Pero, sobre todo, es indispensable evaluar la persistencia de la privación de derechos fundamentales a todos los ciudadanos. En esta oportunidad, el estado de excepción rige para todo el territorio nacional, lo que no ocurría desde tiempos de Pinochet. Los estados de emergencia siempre se dictaron para zonas declaradas de catástrofe. Por tanto, en cada terremoto, inundación o tsunami, la zona afectada disponía de una vasta y generosa retaguardia nacional desde donde se enviaba ayuda, alimentos, energía y miles de voluntarios. Hoy no. Todo el país bajo control. ¿Para qué? ¿Por qué? No escapa al análisis que estas medidas excepcionales amplifican las potestades del Poder Ejecutivo.

No son pocos los que sostienen que el estado de excepción es “por si acaso”, en alusión a un segundo estallido social. Sería “por si las moscas”. Puede ser, pero en ese caso lo trasparente sería que se explicase de esa forma, se argumentase directamente y se informase al Congreso y a la opinión pública de esta preocupación. Las autoridades debieran exponer los antecedentes concretos en que se afirman. Libertad de expresión queremos todos preservarla. Violencia destructiva, no. Manifestaciones pacíficas como las del 8M, bienvenidas. Hoy no podrían efectuarse. Si el verdadero problema es un temor a un desborde social, ¿por qué no explicitarlo? Por cierto, si hay malestar en la población –más que comprensible después de todo lo que ha pasado–, esta disconformidad debiera ser tratada con medidas políticas y sociales, no con tropas en las calles. Siempre lo han dicho los propios militares.

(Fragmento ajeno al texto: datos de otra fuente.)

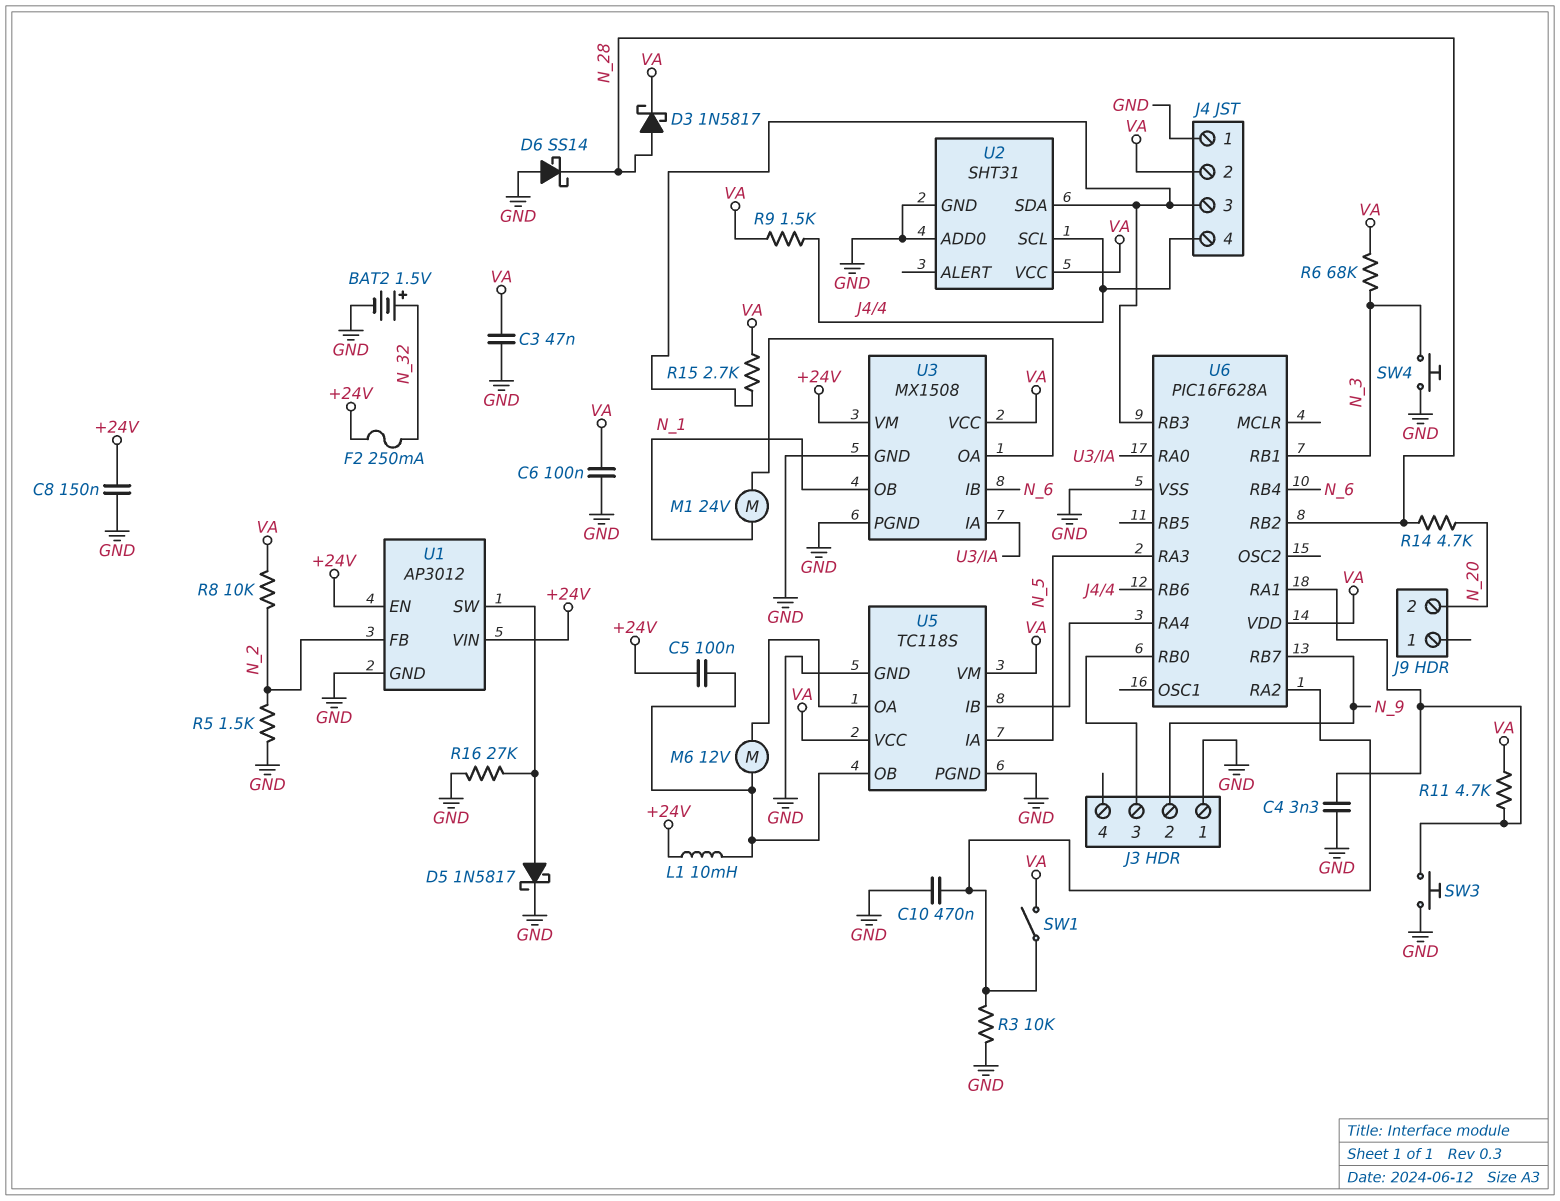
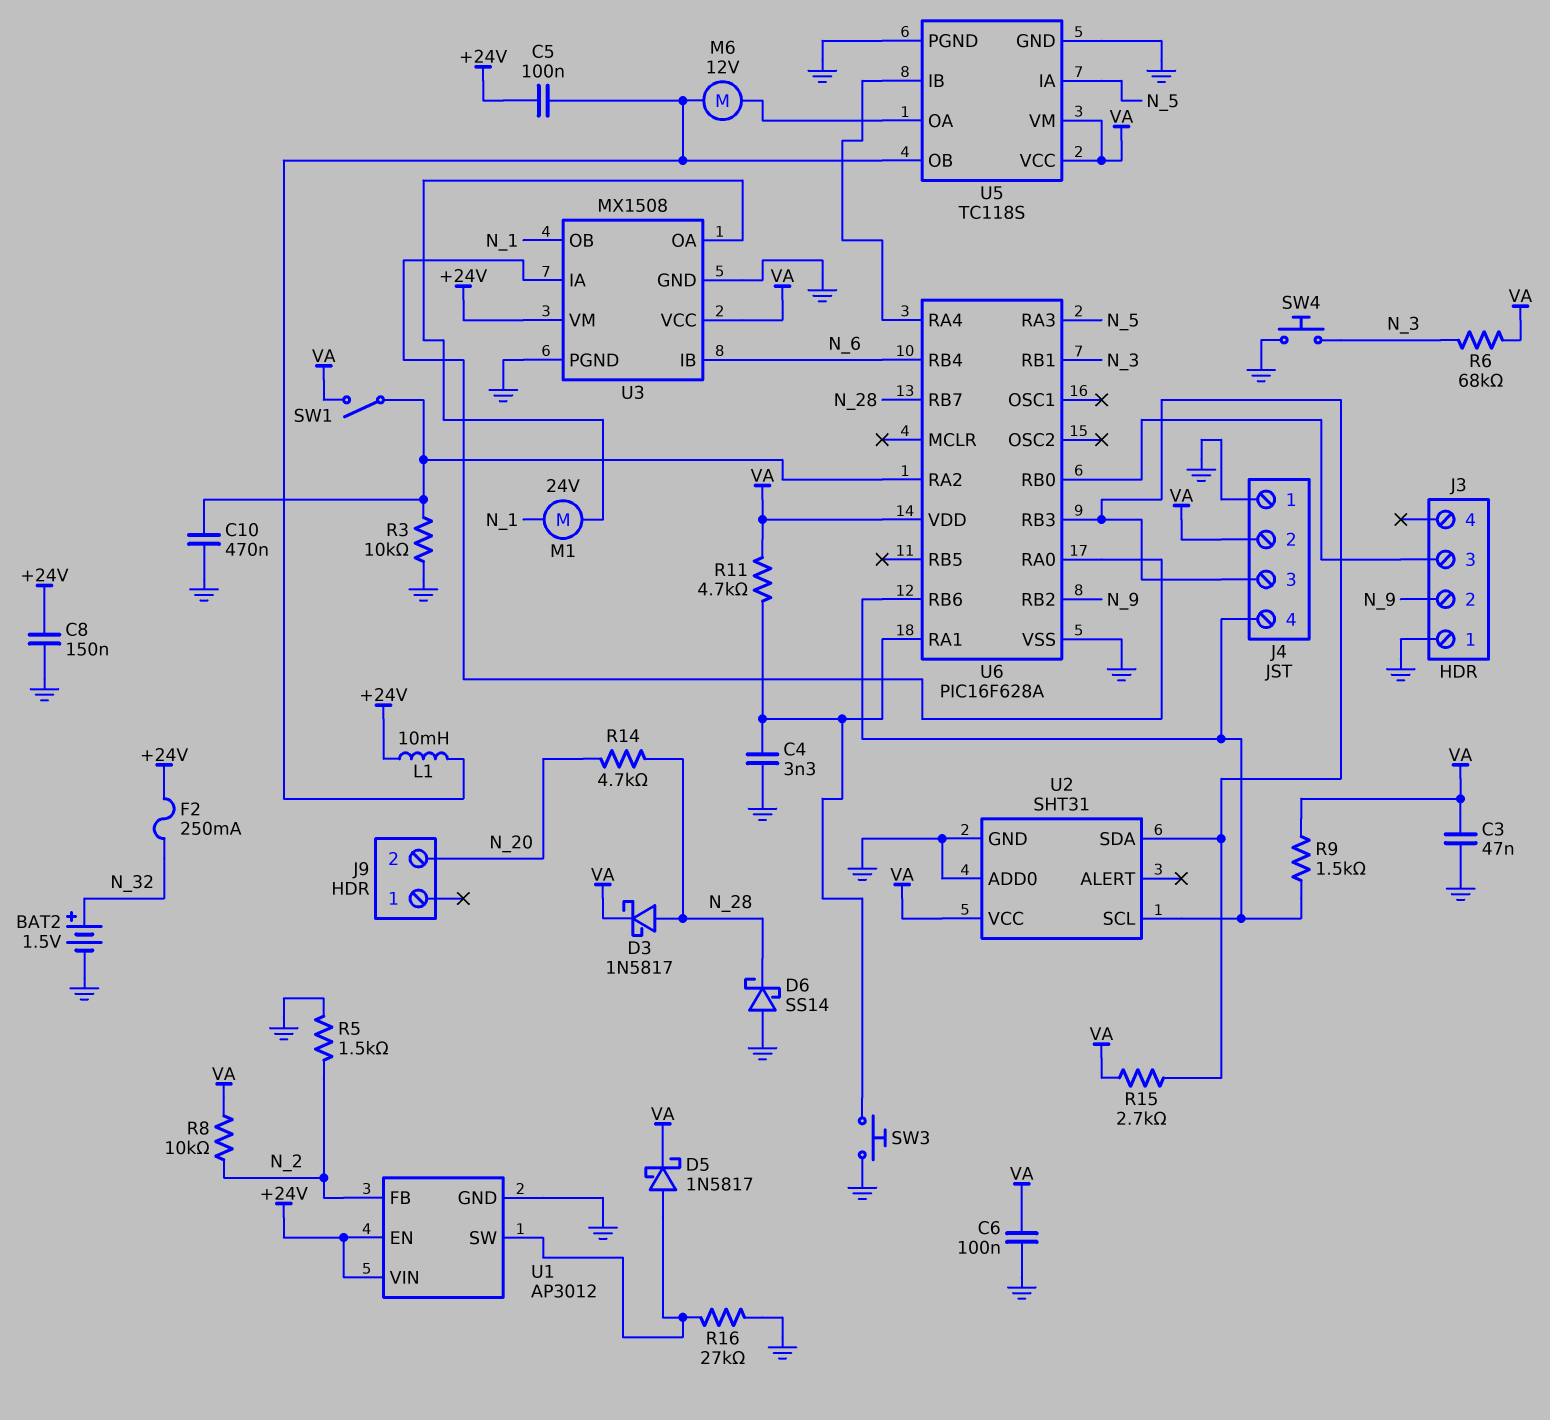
D5: schottky 1N5817 (A U1/SW, K GND) -> schottky 1N5817 (A U1/SW, K VA)
U6 pin RB2: N_28 -> N_9
U6 pin RB7: N_9 -> N_28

Trasparencia, líneas de mando claras, objetivos concretos, evaluaciones rigurosas, son todas lecciones que debemos extraer de este año en que vivimos confinados, de este año en que murieron oficialmente más de 13 mil compatriotas hasta hoy. Este año en que millares perdieron sus empleos y muchos no pueden pagar sus dividendos o mantener su emprendimiento familiar. Sin evaluación no hay diagnóstico real, sin diagnóstico, no se puede planificar. Que no sea en vano la pesadilla que hemos vivido.

  • El contenido vertido en esta columna de opinión es de exclusiva responsabilidad de su autor, y no refleja necesariamente la línea editorial ni postura de El Mostrador.